Prof. Beatriz Roldán Cuenya is currently Director of the Interface Science Department at the Fritz Haber Institute of the Max Planck Society in Berlin (Germany). She is an Honorary Professor at the Technische Universität Berlin, at the Freie Universität Berlin, and at the Ruhr-University Bochum, all in Germany. Also, she serves as a Distinguished Research Professor at the University of Central Florida (USA).
Prof. Roldán Cuenya began her academic career by completing her M.S./B.S. in Physics with a minor in Materials Science at the University of Oviedo, Spain in 1998. Afterwards she moved to Germany and obtained her Ph.D. from the Department of Physics of the University of Duisburg-Essen with summa cum laude in 2001. Subsequently, she carried out her postdoctoral research in the Department of Chemical Engineering at the University of California Santa Barbara (USA) until 2003.

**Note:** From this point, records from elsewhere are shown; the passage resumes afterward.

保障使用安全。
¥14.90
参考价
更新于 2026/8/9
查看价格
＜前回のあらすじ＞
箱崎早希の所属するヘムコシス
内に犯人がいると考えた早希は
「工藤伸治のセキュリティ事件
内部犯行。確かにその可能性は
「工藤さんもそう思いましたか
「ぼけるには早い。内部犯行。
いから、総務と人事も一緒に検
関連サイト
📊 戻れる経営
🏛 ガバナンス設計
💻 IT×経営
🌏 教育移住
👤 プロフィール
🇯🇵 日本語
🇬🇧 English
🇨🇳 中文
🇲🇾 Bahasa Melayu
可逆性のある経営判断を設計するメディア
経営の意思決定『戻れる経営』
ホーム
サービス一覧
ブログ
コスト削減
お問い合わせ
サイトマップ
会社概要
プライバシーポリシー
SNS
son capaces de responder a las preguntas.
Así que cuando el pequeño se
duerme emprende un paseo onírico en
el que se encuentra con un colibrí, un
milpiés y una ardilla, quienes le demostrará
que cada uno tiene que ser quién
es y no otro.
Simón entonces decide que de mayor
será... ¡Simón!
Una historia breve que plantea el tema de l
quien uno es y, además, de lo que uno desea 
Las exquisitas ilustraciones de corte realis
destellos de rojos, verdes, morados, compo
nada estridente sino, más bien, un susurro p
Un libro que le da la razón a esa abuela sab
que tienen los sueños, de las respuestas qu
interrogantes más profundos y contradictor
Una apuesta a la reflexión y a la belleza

In 2004, she joined the Department of Physics at the University of Central Florida (UCF) as Assistant Professor where she moved through the ranks to become a full professor in 2012. In 2013 Prof. Roldan Cuenya, moved to Germany to become Chair Professor of Solid State Physics in the Department of Physics at Ruhr-University Bochum until 2017.
During her academic career, Prof. Roldan Cuenya received an Early CAREER Award from the US National Science Foundation (2005) and the international Peter Mark Memorial award from the American Vacuum Society (2009). In 2016 she became Fellow of the Max Planck Society in Germany and also received the prestigious Consolidator Award from the European Research Council. In 2020, she became a member of the Academia Europaea (Academy of Europe). She received the AVS Fellow Award (2021), the International Society of Electrochemistry-Elsevier Prize for Experimental Electrochemistry (2021), the 2022 Paul H. Emmet Award of the North American Catalysis Society, and the Röntgen Medal of the City of Remscheid (2022).

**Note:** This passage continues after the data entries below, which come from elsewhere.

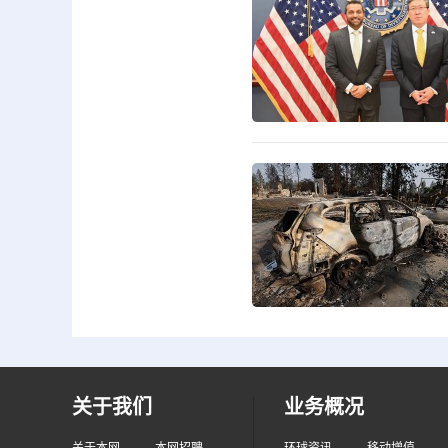
关于我们
业务概况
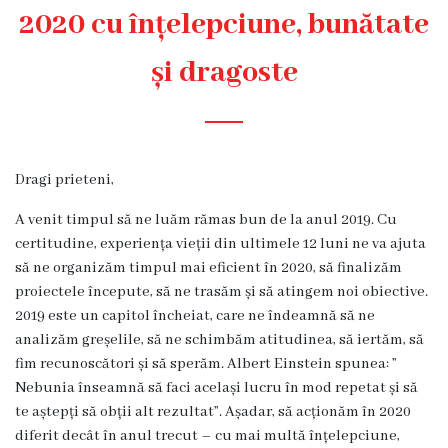
Diagnostic
2020 cu înțelepciune, bunătate
Secția
și dragoste
Medicină
de
Familie
1
Dragi prieteni,
Secția
Medicină
A venit timpul să ne luăm rămas bun de la anul 2019. Cu
de
certitudine, experiența vieții din ultimele 12 luni ne va ajuta
Familie
să ne organizăm timpul mai eficient în 2020, să finalizăm
2
proiectele începute, să ne trasăm și să atingem noi obiective.
2019 este un capitol încheiat, care ne îndeamnă să ne
Centrul
analizăm greșelile, să ne schimbăm atitudinea, să iertăm, să
Sănătății
fim recunoscători și să sperăm. Albert Einstein spunea: ”
Femeii
Nebunia înseamnă să faci același lucru în mod repetat și să
AMT
te aștepți să obții alt rezultat”. Așadar, să acționăm în 2020
Buiucani
diferit decât în anul trecut – cu mai multă înțelepciune,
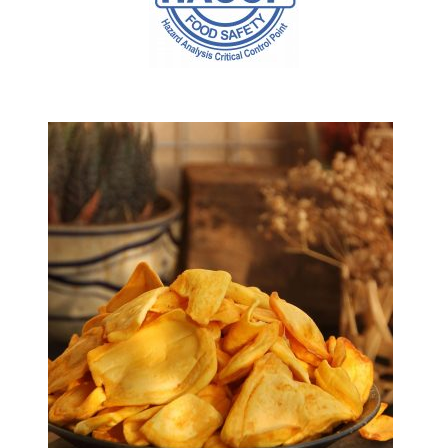
SẢN PHẨM BÁN CHẠY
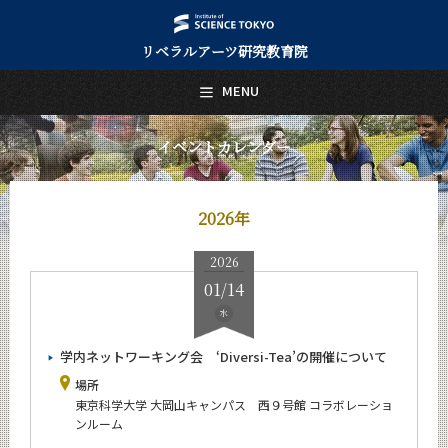
リベラルアーツ研究教育院
日本語
English
MENU
トップページ
Top Page
イベントカレンダー
リベラルアーツ研究教育院について
About Us
2026年
教育
Education
2026
研究
01/14
Research
水
活動紹介
Activities
学内ネットワーキング会 ‘Diversi-Tea’の開催について
場所
教員紹介
東京科学大学 大岡山キャンパス 西９号館 コラボレーショ
faculty
ンルーム
リベラルアーツ研究教育院 News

Prof. Dr. Beatriz Roldan Cuenya is the author of 245 peer-reviewed publications, 6 book chapters and 6 patents. She has been supervising 74 postdoctoral fellows and 36 PhD students. She has given 245 invited talks, with 13 plenary talks and 33 keynote lectures since 2017. Her H-factor is 74 (Google Scholar) and her work has received over 21,500 citations.

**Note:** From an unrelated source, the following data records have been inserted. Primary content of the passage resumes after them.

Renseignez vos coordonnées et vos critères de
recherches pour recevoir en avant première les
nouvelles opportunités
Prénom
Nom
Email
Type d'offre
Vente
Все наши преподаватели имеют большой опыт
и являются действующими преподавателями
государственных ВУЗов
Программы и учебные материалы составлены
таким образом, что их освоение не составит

She presently serves on the editorial advisory boards of the Journal of Catalysis and Chemical Reviews. In addition, she also contributes to a number of advisory committees, including the Liquid Sunlight Alliance (USA), the Advanced Research Center Chemical Building Blocks Consortium (Utrecht, the Netherlands), the Spanish Synchrotron Facility ALBA (Barcelona, Spain), the German Synchrotron DESY (Hamburg, Germany), the Helmholtz-Zentrum Berlin for the strategic development of BESSY II (Berlin, Germany), the Institute of Chemical Research of Catalonia (ICIQ in Tarragona, Spain), the UK Catalysis Hub and the Ertl Center for Electrochemistry & Catalysis (South Korea).
Prof. Roldan Cuenya’s research program explores physical and chemical properties of nanostructures, with emphasis on advancements in nanocatalysis based on operando microscopic and spectroscopic characterization.